"Command and control" regulations focus on preventing environmental problems by specifying how a company will manage a pollution-generating process. This approach generally relies on detailed regulations followed up by an ongoing inspection program. In the United States, the Resource Conservation and Recovery Act (RCRA) is a prime example of this kind of regulation.
"Command and control" regulations were popular in the early stages of American enviromental regulation in the 1970's. They were based on engineering approaches to specific pollution sources, such as those designated as significant by the Clean Air Act and the Clean Water Act. In these cases, as in RCRA, this approach resulted in a rapid decrease in pollution from point sources. However, as non-point source pollution became a more important important issue for environmental protection, "command and control" regulations became less useful.

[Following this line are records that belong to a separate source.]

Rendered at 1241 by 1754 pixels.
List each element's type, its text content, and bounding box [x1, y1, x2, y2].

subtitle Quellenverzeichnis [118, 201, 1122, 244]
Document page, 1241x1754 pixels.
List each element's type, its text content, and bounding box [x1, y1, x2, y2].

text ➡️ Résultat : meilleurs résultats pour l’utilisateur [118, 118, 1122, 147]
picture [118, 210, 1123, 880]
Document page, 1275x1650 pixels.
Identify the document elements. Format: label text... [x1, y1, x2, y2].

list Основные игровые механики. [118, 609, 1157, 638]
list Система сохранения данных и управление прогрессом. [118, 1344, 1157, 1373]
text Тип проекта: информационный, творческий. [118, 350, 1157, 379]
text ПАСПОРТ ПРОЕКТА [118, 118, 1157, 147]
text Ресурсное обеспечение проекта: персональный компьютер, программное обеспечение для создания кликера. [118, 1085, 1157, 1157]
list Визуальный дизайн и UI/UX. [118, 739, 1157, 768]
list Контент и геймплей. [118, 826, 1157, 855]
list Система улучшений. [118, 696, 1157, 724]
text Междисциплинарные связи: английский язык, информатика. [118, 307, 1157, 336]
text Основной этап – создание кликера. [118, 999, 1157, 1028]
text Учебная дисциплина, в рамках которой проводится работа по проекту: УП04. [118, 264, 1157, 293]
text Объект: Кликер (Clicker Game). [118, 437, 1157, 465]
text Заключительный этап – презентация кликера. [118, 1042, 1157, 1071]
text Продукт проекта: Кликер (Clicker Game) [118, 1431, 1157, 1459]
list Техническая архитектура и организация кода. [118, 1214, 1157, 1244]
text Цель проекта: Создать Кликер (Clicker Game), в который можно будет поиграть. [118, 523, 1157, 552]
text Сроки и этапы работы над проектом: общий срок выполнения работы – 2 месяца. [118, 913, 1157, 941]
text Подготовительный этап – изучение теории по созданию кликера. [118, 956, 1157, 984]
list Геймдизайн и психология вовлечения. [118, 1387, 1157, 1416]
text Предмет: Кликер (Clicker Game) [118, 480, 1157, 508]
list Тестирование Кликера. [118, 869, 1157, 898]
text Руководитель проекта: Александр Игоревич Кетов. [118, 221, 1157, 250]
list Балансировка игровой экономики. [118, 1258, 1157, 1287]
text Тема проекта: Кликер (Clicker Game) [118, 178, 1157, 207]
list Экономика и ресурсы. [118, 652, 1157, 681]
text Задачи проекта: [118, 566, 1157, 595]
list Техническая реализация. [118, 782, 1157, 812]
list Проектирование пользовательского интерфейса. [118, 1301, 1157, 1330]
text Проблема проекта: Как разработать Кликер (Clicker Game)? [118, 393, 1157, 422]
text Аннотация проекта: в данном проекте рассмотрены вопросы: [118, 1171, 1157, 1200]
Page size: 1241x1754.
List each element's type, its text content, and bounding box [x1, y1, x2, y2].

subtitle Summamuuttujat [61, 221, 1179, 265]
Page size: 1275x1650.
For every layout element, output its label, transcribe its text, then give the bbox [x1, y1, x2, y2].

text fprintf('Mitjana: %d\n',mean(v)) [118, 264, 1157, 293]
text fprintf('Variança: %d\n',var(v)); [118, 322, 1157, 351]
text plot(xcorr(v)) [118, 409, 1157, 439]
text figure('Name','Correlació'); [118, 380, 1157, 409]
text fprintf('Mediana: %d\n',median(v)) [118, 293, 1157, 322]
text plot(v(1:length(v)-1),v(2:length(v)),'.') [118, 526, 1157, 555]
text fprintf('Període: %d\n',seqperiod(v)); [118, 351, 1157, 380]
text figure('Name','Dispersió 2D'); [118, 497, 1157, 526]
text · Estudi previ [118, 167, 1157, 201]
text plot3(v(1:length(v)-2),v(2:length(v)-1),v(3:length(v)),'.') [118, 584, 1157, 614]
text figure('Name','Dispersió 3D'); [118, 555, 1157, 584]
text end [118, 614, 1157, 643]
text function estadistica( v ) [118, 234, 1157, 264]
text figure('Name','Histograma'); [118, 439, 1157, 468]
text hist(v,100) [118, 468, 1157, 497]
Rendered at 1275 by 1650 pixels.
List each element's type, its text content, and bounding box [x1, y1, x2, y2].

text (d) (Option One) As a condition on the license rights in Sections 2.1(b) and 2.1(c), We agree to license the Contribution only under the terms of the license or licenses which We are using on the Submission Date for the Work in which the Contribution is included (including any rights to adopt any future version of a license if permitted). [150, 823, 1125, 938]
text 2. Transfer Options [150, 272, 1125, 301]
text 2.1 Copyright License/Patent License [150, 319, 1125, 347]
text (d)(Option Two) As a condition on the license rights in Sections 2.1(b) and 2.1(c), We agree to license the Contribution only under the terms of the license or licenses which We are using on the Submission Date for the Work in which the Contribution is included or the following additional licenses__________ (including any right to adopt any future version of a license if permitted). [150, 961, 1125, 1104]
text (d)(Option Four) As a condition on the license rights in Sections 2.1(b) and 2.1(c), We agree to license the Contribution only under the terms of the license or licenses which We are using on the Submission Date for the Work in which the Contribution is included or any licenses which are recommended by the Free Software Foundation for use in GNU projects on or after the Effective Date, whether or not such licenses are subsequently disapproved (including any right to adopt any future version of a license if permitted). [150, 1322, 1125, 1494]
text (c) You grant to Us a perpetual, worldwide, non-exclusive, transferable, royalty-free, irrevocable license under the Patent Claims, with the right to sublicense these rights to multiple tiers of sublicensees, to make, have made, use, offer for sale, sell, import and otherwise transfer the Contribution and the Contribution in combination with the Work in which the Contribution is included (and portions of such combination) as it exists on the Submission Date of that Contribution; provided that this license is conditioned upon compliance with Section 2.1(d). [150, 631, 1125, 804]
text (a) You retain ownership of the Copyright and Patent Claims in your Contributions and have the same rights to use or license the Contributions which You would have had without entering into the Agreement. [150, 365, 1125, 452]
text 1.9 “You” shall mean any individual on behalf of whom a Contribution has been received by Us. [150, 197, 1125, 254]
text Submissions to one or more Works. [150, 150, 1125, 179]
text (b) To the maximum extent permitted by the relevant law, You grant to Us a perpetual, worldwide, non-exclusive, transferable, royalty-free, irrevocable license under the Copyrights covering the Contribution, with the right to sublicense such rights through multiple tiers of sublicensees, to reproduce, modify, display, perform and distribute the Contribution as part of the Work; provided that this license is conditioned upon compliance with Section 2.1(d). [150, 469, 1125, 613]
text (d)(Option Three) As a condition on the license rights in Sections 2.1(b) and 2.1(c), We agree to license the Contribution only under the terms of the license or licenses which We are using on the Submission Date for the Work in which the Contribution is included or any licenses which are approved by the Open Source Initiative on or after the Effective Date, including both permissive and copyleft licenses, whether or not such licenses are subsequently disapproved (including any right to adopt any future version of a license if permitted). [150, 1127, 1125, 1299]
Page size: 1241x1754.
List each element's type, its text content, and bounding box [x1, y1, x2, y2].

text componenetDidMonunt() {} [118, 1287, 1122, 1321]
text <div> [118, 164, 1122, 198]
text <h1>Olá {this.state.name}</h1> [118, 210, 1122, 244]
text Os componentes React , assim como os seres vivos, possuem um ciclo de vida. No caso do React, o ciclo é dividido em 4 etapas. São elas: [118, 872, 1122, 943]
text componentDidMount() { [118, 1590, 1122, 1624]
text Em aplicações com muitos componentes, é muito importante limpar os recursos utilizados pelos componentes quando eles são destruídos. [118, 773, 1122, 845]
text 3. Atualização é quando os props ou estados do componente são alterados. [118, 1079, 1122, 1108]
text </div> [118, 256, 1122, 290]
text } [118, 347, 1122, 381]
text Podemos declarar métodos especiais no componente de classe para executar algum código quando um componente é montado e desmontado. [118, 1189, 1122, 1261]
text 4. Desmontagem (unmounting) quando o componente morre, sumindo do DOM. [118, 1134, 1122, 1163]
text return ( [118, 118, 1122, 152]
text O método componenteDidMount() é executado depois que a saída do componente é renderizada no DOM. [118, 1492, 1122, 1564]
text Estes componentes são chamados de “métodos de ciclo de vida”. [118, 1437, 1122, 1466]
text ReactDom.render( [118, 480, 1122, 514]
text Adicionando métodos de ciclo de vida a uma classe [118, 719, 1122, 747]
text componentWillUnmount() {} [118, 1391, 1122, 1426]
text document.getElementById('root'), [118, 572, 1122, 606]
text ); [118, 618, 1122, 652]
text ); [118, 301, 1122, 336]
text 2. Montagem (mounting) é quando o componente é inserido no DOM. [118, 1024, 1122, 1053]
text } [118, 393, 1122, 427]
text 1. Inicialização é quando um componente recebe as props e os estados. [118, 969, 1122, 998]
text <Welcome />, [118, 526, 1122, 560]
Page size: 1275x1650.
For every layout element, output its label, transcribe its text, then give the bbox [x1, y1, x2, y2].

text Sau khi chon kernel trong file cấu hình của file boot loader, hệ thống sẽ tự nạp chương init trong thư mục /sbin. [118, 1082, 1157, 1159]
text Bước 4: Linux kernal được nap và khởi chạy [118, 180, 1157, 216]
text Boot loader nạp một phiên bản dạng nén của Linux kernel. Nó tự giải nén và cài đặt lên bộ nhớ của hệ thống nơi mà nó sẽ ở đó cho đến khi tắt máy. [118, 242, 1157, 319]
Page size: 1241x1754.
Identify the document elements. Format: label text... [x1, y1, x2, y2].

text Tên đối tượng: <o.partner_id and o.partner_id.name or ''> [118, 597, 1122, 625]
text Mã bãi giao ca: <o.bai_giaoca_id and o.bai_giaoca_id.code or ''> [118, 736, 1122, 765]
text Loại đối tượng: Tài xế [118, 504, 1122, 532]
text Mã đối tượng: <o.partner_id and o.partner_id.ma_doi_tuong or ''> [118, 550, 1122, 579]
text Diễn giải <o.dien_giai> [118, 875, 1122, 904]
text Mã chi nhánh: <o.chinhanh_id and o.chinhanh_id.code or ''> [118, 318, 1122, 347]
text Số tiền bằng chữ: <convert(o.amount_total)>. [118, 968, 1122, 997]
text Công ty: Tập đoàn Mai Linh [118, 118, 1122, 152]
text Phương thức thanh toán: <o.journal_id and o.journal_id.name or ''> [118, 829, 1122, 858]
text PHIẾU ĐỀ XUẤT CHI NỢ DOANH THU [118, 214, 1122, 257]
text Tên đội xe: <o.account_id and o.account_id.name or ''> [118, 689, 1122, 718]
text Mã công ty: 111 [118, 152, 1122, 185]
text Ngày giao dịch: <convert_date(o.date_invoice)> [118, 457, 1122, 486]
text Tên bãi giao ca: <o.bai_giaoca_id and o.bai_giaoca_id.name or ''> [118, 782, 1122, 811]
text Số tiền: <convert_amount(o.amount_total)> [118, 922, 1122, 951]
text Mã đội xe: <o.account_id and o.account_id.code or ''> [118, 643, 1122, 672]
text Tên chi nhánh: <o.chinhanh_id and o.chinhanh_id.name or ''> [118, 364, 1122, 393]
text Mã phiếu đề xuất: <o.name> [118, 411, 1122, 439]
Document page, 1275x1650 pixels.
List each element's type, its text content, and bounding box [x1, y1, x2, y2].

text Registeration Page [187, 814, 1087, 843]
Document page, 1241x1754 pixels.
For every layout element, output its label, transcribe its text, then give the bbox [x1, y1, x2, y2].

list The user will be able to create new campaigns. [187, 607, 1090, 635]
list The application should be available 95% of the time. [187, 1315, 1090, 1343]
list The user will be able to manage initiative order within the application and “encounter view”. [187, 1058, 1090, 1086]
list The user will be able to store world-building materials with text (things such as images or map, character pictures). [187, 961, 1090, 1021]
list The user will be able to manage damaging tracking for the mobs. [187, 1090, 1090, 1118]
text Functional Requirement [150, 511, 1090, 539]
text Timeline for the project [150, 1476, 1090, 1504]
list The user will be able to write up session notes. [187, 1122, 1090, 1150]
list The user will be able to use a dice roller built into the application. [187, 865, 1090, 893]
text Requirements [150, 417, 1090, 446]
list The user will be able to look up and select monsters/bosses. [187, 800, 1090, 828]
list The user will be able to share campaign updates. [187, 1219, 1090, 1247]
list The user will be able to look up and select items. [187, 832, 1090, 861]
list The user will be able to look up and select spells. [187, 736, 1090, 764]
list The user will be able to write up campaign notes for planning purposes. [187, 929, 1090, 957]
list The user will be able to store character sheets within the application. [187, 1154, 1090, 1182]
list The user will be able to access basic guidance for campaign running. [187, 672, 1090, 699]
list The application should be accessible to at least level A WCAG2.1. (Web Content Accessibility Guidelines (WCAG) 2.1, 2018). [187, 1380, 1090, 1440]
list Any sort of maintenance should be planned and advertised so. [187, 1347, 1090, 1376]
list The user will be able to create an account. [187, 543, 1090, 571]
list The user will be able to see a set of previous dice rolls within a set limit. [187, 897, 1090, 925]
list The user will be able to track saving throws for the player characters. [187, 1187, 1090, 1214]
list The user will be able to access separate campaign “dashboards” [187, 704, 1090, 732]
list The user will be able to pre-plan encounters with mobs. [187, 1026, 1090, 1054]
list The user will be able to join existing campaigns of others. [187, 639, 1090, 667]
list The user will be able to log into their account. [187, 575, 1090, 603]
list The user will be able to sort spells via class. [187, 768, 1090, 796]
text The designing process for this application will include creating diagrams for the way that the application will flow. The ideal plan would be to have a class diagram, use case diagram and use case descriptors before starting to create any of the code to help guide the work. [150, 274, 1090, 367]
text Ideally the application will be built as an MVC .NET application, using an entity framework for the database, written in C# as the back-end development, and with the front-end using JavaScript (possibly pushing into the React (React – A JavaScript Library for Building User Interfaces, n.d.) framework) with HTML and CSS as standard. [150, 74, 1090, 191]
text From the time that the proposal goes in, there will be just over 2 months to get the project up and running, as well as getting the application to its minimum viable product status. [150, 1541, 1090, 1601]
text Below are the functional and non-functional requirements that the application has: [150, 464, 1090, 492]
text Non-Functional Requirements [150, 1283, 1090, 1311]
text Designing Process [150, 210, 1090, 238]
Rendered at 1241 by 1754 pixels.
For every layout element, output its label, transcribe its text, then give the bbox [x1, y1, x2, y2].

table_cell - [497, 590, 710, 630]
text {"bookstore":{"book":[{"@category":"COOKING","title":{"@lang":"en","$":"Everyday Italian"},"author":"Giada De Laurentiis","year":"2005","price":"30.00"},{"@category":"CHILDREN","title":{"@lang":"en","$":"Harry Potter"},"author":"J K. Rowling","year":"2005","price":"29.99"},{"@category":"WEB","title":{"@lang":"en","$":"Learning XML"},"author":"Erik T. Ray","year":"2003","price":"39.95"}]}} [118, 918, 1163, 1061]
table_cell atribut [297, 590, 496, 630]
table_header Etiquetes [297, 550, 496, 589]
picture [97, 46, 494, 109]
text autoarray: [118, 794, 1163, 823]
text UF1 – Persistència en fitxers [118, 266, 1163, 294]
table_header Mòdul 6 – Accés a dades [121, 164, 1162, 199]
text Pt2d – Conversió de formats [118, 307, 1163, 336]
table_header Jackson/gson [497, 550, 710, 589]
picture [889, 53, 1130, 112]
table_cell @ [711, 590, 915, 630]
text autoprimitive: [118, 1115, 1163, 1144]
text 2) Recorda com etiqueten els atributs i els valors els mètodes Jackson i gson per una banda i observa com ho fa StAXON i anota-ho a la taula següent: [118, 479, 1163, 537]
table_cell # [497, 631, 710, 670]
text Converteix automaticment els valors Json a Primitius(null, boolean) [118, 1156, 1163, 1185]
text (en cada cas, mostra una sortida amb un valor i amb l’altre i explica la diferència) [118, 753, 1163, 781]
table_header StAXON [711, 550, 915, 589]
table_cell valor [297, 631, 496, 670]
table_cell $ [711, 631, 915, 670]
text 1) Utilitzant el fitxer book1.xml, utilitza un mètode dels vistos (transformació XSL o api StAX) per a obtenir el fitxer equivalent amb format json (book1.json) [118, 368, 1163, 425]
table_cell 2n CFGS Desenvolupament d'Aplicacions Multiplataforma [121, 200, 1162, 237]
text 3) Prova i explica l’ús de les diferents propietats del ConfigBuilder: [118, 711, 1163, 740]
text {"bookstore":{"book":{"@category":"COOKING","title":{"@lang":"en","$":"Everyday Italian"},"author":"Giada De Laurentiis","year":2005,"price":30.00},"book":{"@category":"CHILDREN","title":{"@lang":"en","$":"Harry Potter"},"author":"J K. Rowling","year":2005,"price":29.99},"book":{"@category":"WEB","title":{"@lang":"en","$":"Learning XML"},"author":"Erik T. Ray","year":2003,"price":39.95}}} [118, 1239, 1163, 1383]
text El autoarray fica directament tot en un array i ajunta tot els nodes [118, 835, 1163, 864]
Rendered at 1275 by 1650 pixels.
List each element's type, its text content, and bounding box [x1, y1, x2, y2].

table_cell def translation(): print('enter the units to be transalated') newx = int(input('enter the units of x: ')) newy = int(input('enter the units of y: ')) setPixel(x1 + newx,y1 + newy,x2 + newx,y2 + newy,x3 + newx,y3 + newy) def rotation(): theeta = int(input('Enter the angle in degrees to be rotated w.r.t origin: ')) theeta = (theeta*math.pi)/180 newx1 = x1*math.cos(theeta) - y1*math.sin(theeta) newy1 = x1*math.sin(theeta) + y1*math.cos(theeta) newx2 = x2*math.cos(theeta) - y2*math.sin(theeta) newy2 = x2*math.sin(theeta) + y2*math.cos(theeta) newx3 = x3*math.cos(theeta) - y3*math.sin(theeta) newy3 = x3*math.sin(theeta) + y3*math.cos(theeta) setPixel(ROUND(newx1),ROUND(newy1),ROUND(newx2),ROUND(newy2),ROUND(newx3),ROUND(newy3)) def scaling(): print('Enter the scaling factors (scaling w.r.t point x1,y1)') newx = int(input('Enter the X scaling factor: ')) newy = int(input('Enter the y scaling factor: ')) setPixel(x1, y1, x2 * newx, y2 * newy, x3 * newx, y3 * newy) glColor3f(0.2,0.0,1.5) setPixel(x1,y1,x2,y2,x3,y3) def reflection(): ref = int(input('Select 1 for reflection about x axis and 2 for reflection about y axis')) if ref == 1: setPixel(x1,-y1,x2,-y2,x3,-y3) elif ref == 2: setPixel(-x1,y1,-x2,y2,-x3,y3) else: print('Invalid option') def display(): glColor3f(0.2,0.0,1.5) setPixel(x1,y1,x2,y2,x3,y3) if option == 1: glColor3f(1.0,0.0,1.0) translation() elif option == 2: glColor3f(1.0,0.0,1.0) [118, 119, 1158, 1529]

RCRA, in particular, has become problematic in that, while it is successful at directing hazardous wastes to the appropriate disposal facility, it has been less successful at reducing the amount of waste produced. As the name of the act implies, this is an important goal of the original legislation.
The alternative to "command and control" regulation is "performance oriented" regulation, in which specific environmental performance goals, such as a reduction in the amount of pollution associated with a process is specified by the regulation and each facility is left to determine the best method to achieve this goal. The concern with this approach is that it tends to be much more difficult to enforce because it requires an intimate understanding of the process and alternatives to the process. In general, the "performance oriented" approach requires the documentation of these and the environmental impacts associated with the process in a planning document, which can be reviewed by regulatory authorities. Environmental Management Systems generally form the basis for the format of such a plan.